Bilancio Carpi 2015, il miracolo degli emiliani ha alle spalle solo 10 milioni di euro di fatturato. Questo è quanto emerge dai dati del bilancio al 30 giugno 2015, chiuso dal club promosso la scorsa stagione in A con un rosso di circa 36 mila euro.

Il risultato, seppur negativo e in peggioramento rispetto al 2014 (quando aveva chiuso in positivo per 51 mila euro), non è un segnale di allarme per il futuro. Anche perché, scrive il club, nel documento della prossima stagione ci sarà un saldo positivo di 2.2 milioni di euro per la campagna trasferimenti dell’estate 2015 e, soprattutto, un aumento di introiti dalla Lega di A per quanto riguarda i diritti televisivi grazie alla promozione nella massima serie. Il valore della produzione complessivo per la scorsa annata, comunque, è di 10,38 milioni di euro, di fronte a costi per un totale di 10,76 milioni per una differenza quindi di circa 381 mila euro

Bilancio Carpi 2015, i ricavi

Ad alzare in maniera significativa i ricavi sono le plusvalenze da cessione dei diritti pluriennali alle prestazioni dei calciatori, che rappresentano poco più di 1/3 dei ricavi complessivi, attestandosi sui 3,52 milioni grazie ai trasferimenti di Matteo Brunelli al Chievo (plusvalenza 1,9 milioni nello scambio con Franchini), e di Giacomo Zinani e Beqiraj Redonis al Cesena (750 mila euro ciascuno nel doppio-scambio con Sbaragli e Lombardi), oltre ad alcune operazioni minori. Per quanto riguarda invece gli altri introiti, un’altra significativa fetta arriva dai diritti televisivi della Serie B (2,33 milioni), insieme ai proventi pubblicitari (poco più di un milione) e ai proventi da sponsorizzazioni (922 mila euro). Incidono invece relativamente i ricavi da biglietti e abbonamenti, che valgono complessivamente 576 mila euro, di cui 408 milioni per le gare in casa di campionato e 138 milioni in abbonamenti.

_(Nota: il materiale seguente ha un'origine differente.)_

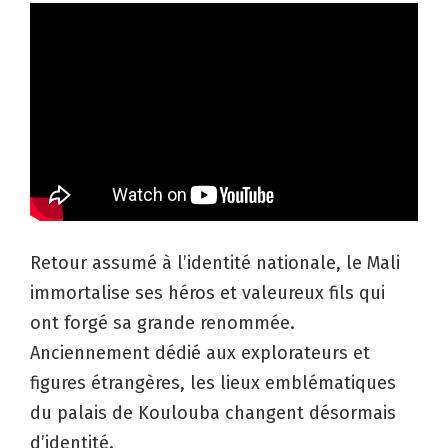
Retour assumé à l’identité nationale, le Mali
immortalise ses héros et valeureux fils qui
ont forgé sa grande renommée.
Anciennement dédié aux explorateurs et
figures étrangères, les lieux emblématiques
du palais de Koulouba changent désormais
d’identité.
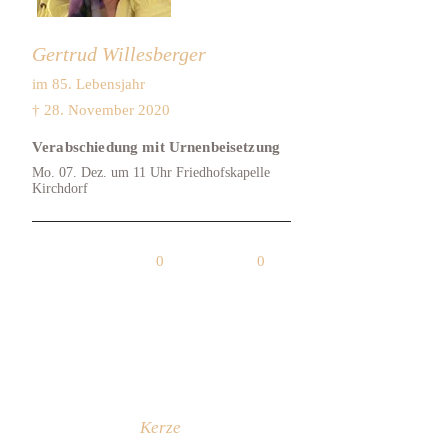
Gertrud Willesberger
im 85. Lebensjahr
† 28. November 2020
Verabschiedung mit Urnenbeisetzung
Mo. 07. Dez. um 11 Uhr Friedhofskapelle
Kirchdorf
0
0
Kerze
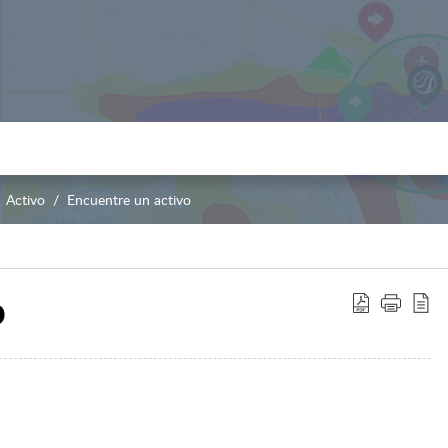
Activo
Encuentre un activo
o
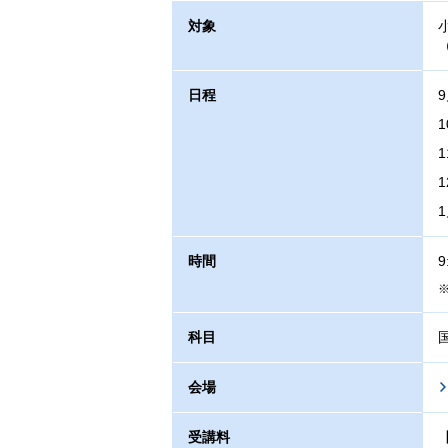
対象
日程
時間
9
科目
会場
受講料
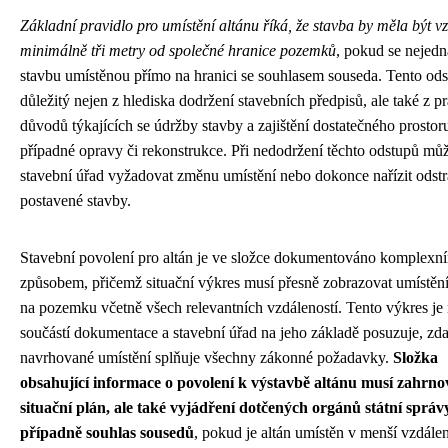
Základní pravidlo pro umístění altánu říká, že stavba by měla být v
minimálně tři metry od společné hranice pozemků
, pokud se nejedn
stavbu umístěnou přímo na hranici se souhlasem souseda. Tento ods
důležitý nejen z hlediska dodržení stavebních předpisů, ale také z p
důvodů týkajících se údržby stavby a zajištění dostatečného prostor
případné opravy či rekonstrukce. Při nedodržení těchto odstupů mů
stavební úřad vyžadovat změnu umístění nebo dokonce nařízit odstr
postavené stavby.
Stavební povolení pro altán je ve složce dokumentováno komplexn
způsobem, přičemž situační výkres musí přesně zobrazovat umístění
na pozemku včetně všech relevantních vzdáleností. Tento výkres je
součástí dokumentace a stavební úřad na jeho základě posuzuje, zd
navrhované umístění splňuje všechny zákonné požadavky.
Složka
obsahující informace o povolení k výstavbě altánu musí zahrno
situační plán, ale také vyjádření dotčených orgánů státní správ
případně souhlas sousedů
, pokud je altán umístěn v menší vzdálen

Bilancio Carpi 2015, i costi

L’elemento invece più “pesante” tra i costi sono i costi per il personale, che coprono circa la metà dei 10.7 milioni complessivi. Il monte stipendi per essere promossi in A, infatti, è stato leggermente inferiore ai 3 milioni di euro (2.983.000€), ai quali vanno aggiunti 709 mila euro per la quota variabile legata ai risultati e ai 234 mila euro di compensi per gli allenatori, con un risultato complessivo di 3,92 milioni legati alla squadra. Oltre a questi, il Carpi ha versato 179 mila euro ad altri dipendenti, 1,21 milioni per oneri sociali e 157 mila euro per trattamenti di fine rapporto, portando il totale del costo del personale a 5,47 milioni, poco superiore alla metà dei costi totali. Per quanto riguarda gli acquisti sul calciomercato, gli unici movimenti significativi sono quelli di due protagonisti della promozione come Kevin Lasagna, arrivato per 25 mila euro dai veneti del Cerea, e Jerry Mbakogu (15 gol nella scorsa stagione), preso dal Padova per 220 mila euro.

Sono invece in leggero aumento i debiti, attestatisi a quota 8,74 milioni (+38,6% rispetto ai circa 6 milioni del 2014), di cui circa 1 milione verso i soci per finanziamenti. Numeri che non preoccupano, soprattutto in vista dell’aumento dei ricavi previsto per la stagione in corso.